### TASK PROMPT
Reproduce the listing from its start through the line with "## Update Triggers", replacing "Reporting Cadence" with "Reporting Frequency" and leaving all else unchanged.

########

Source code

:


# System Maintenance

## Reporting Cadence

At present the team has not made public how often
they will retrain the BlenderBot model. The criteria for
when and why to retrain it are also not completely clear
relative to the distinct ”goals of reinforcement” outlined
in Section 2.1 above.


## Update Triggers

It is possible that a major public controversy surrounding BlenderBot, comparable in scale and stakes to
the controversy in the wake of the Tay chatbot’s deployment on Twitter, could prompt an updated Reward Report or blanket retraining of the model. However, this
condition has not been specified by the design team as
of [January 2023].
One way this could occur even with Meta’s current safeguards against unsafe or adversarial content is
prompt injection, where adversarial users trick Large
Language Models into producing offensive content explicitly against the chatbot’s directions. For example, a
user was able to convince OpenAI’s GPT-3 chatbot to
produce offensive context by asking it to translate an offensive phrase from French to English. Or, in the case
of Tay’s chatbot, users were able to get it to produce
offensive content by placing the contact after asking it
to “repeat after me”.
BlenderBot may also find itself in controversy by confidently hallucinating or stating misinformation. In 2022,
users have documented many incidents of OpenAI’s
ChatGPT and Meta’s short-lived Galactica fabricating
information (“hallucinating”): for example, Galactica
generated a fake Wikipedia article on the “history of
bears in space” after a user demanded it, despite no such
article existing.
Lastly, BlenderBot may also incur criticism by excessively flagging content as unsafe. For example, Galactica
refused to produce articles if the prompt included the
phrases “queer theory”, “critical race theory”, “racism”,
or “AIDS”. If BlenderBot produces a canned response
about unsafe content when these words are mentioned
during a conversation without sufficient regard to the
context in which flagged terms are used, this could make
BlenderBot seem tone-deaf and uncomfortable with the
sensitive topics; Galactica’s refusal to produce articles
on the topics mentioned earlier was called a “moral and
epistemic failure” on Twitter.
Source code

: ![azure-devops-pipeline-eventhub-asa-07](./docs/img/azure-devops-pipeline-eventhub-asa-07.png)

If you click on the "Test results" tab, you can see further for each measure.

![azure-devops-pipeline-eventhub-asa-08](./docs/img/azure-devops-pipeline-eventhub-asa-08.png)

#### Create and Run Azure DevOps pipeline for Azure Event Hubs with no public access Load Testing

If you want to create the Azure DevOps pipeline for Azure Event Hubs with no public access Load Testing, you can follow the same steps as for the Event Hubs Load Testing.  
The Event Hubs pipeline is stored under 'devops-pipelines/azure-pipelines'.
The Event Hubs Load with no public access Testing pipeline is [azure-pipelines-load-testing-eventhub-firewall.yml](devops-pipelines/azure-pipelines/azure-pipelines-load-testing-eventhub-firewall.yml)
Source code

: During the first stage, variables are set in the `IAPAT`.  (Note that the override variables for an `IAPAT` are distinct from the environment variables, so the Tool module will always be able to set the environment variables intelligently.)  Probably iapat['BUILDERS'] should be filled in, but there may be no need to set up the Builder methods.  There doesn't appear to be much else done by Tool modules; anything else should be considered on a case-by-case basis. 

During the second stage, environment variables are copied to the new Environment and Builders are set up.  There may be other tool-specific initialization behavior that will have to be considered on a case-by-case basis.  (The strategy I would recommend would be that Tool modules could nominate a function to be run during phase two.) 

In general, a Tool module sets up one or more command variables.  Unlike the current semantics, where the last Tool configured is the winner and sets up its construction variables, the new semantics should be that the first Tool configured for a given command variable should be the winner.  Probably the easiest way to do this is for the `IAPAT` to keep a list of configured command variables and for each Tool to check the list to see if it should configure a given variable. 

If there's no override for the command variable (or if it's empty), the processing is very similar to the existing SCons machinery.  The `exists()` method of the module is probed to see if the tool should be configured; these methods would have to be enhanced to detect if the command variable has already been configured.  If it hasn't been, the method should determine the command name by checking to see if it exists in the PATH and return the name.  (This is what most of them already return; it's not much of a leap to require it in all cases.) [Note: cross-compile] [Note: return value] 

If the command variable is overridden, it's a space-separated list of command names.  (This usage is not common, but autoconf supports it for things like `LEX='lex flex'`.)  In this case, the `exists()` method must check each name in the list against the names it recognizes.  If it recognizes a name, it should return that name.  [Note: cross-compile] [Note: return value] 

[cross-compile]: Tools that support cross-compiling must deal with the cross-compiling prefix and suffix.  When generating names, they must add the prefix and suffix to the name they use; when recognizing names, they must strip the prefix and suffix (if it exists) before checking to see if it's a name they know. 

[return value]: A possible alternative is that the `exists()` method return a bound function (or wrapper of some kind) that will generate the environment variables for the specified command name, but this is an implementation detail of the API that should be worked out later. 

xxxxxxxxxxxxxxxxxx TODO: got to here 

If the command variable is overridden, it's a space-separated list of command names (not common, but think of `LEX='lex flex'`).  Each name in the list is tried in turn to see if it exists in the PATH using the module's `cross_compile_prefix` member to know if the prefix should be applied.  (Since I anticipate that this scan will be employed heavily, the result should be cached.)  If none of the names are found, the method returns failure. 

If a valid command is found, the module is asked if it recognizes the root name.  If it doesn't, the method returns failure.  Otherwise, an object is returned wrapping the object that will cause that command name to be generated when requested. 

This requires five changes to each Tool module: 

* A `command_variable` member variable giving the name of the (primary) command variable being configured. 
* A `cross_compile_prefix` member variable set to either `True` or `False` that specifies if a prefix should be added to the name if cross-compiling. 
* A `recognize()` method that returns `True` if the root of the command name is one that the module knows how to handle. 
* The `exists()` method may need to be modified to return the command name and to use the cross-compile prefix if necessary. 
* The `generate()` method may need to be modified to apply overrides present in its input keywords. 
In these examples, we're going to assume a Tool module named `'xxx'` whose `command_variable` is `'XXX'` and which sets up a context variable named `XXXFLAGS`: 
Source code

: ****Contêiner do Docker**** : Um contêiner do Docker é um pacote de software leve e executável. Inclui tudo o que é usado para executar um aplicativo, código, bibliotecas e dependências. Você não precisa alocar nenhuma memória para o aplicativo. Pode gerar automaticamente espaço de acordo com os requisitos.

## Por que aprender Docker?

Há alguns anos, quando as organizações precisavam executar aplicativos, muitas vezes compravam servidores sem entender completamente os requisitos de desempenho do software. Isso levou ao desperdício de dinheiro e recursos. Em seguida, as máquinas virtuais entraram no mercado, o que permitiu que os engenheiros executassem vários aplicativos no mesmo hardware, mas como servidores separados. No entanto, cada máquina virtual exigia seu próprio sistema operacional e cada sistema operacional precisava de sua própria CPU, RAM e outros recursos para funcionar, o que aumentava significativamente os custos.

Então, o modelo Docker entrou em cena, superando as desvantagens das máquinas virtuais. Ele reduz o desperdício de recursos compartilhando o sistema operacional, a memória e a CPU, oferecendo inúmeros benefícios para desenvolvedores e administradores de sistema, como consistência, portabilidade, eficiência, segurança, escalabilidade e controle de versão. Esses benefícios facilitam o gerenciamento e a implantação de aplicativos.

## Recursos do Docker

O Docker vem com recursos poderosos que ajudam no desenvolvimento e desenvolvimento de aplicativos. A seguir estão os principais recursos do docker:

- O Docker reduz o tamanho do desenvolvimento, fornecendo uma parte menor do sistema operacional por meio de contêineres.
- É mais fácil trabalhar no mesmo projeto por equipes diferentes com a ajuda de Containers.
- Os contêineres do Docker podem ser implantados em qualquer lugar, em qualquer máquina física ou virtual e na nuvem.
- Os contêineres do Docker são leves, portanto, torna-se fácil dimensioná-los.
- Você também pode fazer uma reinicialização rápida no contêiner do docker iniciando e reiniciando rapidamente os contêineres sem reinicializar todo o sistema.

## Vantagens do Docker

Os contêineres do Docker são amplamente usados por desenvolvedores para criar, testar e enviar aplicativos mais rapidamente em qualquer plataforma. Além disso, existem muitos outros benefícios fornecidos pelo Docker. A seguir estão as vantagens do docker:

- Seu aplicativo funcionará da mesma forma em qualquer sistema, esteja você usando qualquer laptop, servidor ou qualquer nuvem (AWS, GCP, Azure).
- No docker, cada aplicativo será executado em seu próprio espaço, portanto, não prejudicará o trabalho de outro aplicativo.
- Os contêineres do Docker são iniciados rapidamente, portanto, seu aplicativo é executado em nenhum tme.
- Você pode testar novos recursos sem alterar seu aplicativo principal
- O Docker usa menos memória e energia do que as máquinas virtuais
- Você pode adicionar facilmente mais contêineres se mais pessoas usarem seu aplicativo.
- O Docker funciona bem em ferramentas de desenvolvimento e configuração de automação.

########

### RESULT FOR THIS TASK
Source code

:


# System Maintenance

## Reporting Frequency

At present the team has not made public how often
they will retrain the BlenderBot model. The criteria for
when and why to retrain it are also not completely clear
relative to the distinct ”goals of reinforcement” outlined
in Section 2.1 above.


## Update Triggers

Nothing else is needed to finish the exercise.